▶ Quoted text:
From mboxrd@z Thu Jan  1 00:00:00 1970
Return-Path: <owner-linux-mm@kvack.org>
Received: from mail-pb0-f48.google.com (mail-pb0-f48.google.com [209.85.160.48])
	by kanga.kvack.org (Postfix) with ESMTP id EF13A6B0031
	for <linux-mm@kvack.org>; Mon, 30 Sep 2013 09:00:04 -0400 (EDT)
Received: by mail-pb0-f48.google.com with SMTP id ma3so5492659pbc.7
        for <linux-mm@kvack.org>; Mon, 30 Sep 2013 06:00:04 -0700 (PDT)
Date: Mon, 30 Sep 2013 14:59:42 +0200
From: Peter Zijlstra <peterz@infradead.org>
Subject: Re: [RFC] introduce synchronize_sched_{enter,exit}()
Message-ID: <20130930125942.GB12926@twins.programming.kicks-ass.net>
References: <1378805550-29949-1-git-send-email-mgorman@suse.de>
 <1378805550-29949-38-git-send-email-mgorman@suse.de>
 <20130917143003.GA29354@twins.programming.kicks-ass.net>
 <20130929183634.GA15563@redhat.com>
MIME-Version: 1.0
Content-Type: text/plain; charset=us-ascii
Content-Disposition: inline
In-Reply-To: <20130929183634.GA15563@redhat.com>
Sender: owner-linux-mm@kvack.org
List-ID: <linux-mm.kvack.org>
To: Oleg Nesterov <oleg@redhat.com>
Cc: Mel Gorman <mgorman@suse.de>, Rik van Riel <riel@redhat.com>, Srikar Dronamraju <srikar@linux.vnet.ibm.com>, Ingo Molnar <mingo@kernel.org>, Andrea Arcangeli <aarcange@redhat.com>, Johannes Weiner <hannes@cmpxchg.org>, Linux-MM <linux-mm@kvack.org>, LKML <linux-kernel@vger.kernel.org>, Paul McKenney <paulmck@linux.vnet.ibm.com>, Thomas Gleixner <tglx@linutronix.de>, Steven Rostedt <rostedt@goodmis.org>, Linus Torvalds <torvalds@linux-foundation.org>

On Sun, Sep 29, 2013 at 08:36:34PM +0200, Oleg Nesterov wrote:
> Why? Say, percpu_rw_semaphore, or upcoming changes in get_online_cpus(),
> (Peter, I think they should be unified anyway, but lets ignore this for
> now).

▶ Data:
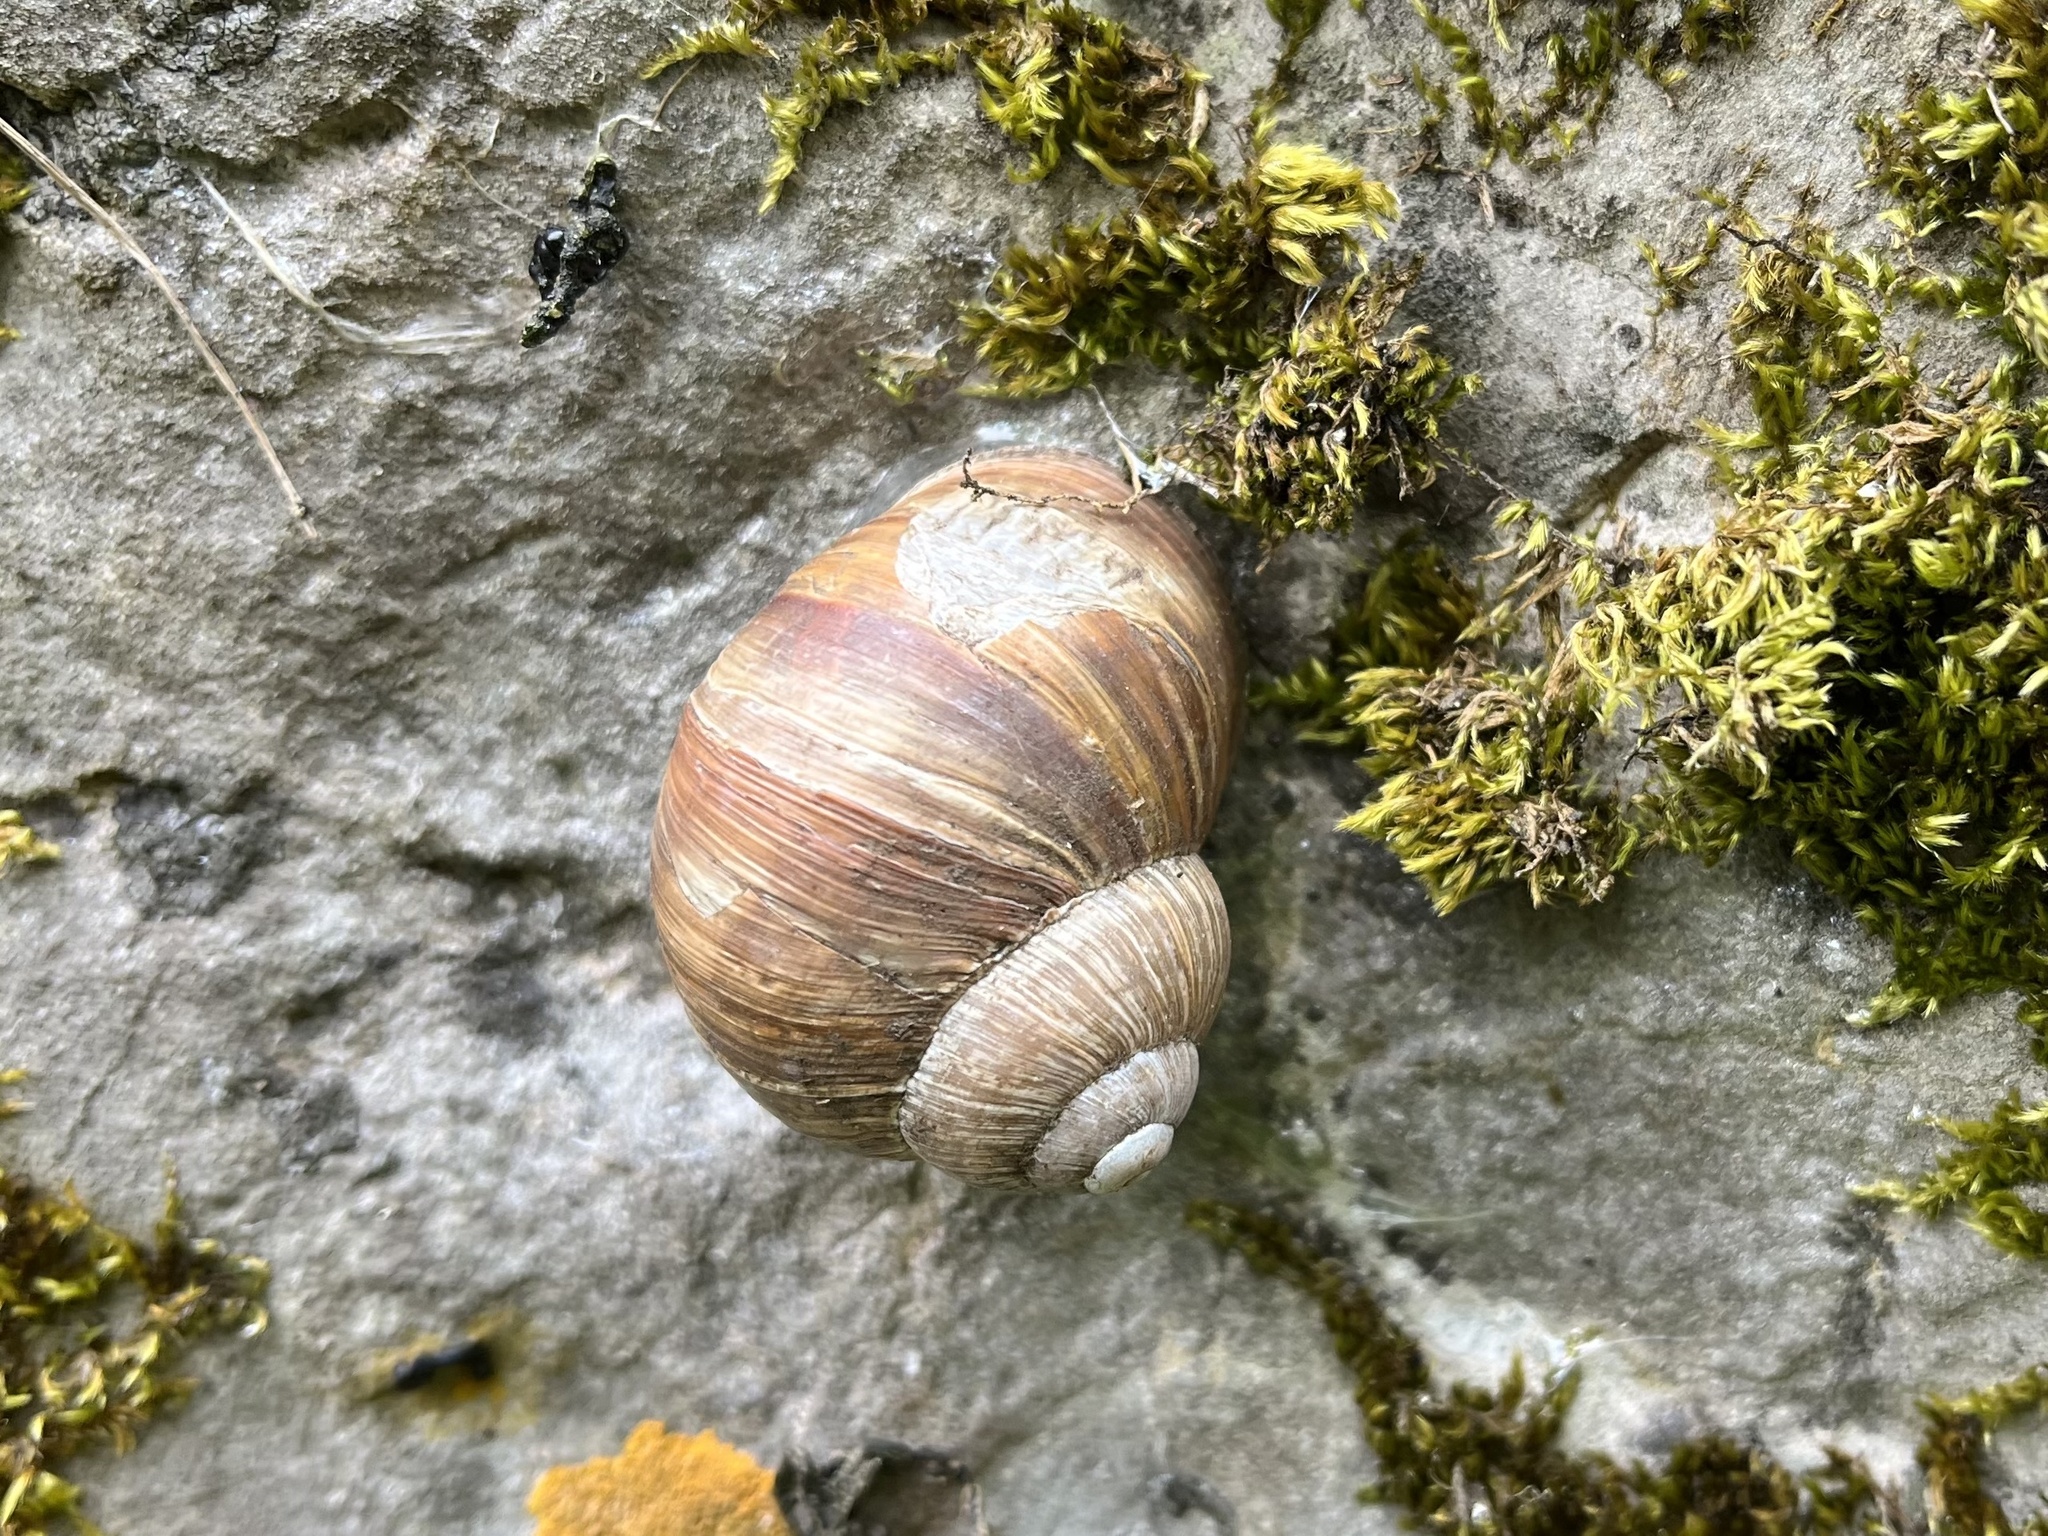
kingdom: Animalia
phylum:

▶ Exercise tasks:
A) In the email, who is the message addressed to in the To field?
B) Copy the email from "From mboxrd@z Thu" to "06:00:04 -0700 (PDT)".
C) List every message ID given in the References field of the email.

▶ Set of answers:
A) Oleg Nesterov <oleg@redhat.com>

B)
From mboxrd@z Thu Jan  1 00:00:00 1970
Return-Path: <owner-linux-mm@kvack.org>
Received: from mail-pb0-f48.google.com (mail-pb0-f48.google.com [209.85.160.48])
	by kanga.kvack.org (Postfix) with ESMTP id EF13A6B0031
	for <linux-mm@kvack.org>; Mon, 30 Sep 2013 09:00:04 -0400 (EDT)
Received: by mail-pb0-f48.google.com with SMTP id ma3so5492659pbc.7
        for <linux-mm@kvack.org>; Mon, 30 Sep 2013 06:00:04 -0700 (PDT)

C)
<1378805550-29949-1-git-send-email-mgorman@suse.de>
<1378805550-29949-38-git-send-email-mgorman@suse.de>
<20130917143003.GA29354@twins.programming.kicks-ass.net>
<20130929183634.GA15563@redhat.com>